Di Era Digital Provokasi dan Hoaks Jadi Tantangan Demokrasi
Ditambahkan Taufiq, saat ini konten-konten bohong, hoaks, dan konten-konten yang jahat bahkan, itu tersedia di online dan banyak orang yang lalu terjebak meyakini konten-konten yang sesungguhnya tidak benar. Kenapa lalu dikonsumsi? Karena walaupun informasi itu tidak benar tapi disampaikan oleh orang baik. Ini sekarang yang banyak terjadi.
"Orang baik, dengan niat baik, tetapi, menginformasikan sesuatu yang tidak baik," ujarnya.
Dari situlah akhirnya muncul sikap-sikap yang saling bertentangan antara orang baik, tentang sesuatu yang tidak baik. Persoalannya, sekarang ini tidak ada pihak yang bisa mengontrol informasi-informasi yang ada di online.
"Pemerintah tidak berdaya, karena hari ini setiap orang bisa menjadi sumber informasi, bebas memproduksi apa saja. Ini situasi yang terjadi hari ini," tuturnya.

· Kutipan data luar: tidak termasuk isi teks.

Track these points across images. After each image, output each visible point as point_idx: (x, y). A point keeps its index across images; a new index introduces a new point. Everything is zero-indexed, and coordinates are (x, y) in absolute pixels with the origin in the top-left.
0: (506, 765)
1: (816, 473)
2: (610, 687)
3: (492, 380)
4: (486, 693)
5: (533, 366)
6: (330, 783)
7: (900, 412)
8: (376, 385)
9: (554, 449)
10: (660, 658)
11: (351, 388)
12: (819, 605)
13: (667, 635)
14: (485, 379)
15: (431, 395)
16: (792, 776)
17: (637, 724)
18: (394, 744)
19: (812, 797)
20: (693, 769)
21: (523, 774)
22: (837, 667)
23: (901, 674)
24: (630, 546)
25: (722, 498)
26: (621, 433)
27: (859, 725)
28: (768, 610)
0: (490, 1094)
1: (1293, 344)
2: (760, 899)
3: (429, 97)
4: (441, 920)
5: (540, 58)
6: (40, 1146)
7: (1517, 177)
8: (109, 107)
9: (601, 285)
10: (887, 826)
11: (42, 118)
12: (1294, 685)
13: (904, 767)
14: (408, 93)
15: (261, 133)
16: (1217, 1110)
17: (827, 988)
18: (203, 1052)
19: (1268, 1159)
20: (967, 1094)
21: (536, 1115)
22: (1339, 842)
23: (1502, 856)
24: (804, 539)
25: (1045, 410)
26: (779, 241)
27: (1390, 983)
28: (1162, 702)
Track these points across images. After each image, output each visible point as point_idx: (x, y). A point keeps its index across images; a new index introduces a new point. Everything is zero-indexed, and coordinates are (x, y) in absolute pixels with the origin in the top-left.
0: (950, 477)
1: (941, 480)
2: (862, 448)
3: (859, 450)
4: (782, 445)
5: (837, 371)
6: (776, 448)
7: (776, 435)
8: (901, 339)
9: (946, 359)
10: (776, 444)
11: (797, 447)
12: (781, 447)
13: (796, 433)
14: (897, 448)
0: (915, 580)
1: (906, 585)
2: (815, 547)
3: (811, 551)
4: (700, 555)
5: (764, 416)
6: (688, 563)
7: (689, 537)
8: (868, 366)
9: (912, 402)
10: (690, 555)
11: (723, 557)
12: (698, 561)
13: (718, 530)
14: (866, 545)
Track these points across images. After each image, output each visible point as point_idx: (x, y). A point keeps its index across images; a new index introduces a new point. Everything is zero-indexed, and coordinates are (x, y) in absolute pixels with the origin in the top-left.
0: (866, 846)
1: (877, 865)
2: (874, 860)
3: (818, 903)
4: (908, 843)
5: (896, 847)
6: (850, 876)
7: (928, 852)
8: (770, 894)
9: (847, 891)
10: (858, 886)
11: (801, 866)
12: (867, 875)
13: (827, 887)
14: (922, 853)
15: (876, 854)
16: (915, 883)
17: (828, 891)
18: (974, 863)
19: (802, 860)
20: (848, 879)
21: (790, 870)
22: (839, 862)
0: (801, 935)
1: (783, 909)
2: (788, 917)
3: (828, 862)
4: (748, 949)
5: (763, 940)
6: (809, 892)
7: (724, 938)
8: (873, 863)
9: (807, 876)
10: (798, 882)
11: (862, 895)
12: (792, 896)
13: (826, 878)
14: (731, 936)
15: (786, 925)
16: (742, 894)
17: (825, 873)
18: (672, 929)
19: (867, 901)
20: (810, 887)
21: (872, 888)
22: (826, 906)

Kondisi ini diperparah oleh literasi digital yang rendah di masyarakat. Di mana masyarakat belum punya kemampuan untuk mendeteksi dan mengklarifikasi atau mencari mana yang benar dan mana yang salah.
"Intinya bagaimana kita sebagai bagian dari bangsa, bisa menjadi pionir-pionir yang mendamaikan. Perbedaan pilihan politik suatu hal yang wajar dalam demokrasi, tapi jangan sampai kita terlibat dalam percekcokan yang tidak perlu. Media sosial digunakan untuk hal-hal positif," kata Taufiq.
Sementara itu, praktisi Literasi Digital R Wijaya Kusumawardhana menyoroti sejumlah potensi kerawanan pemilu. Mulai dari adanya politik uang. Padahal, transaksi jual beli suara dalam pemilu dapat merusak legitimasi calon terpilih.
Fanatisme berlebih dan pragmatisme politik adalah contoh dampak dari politik uang.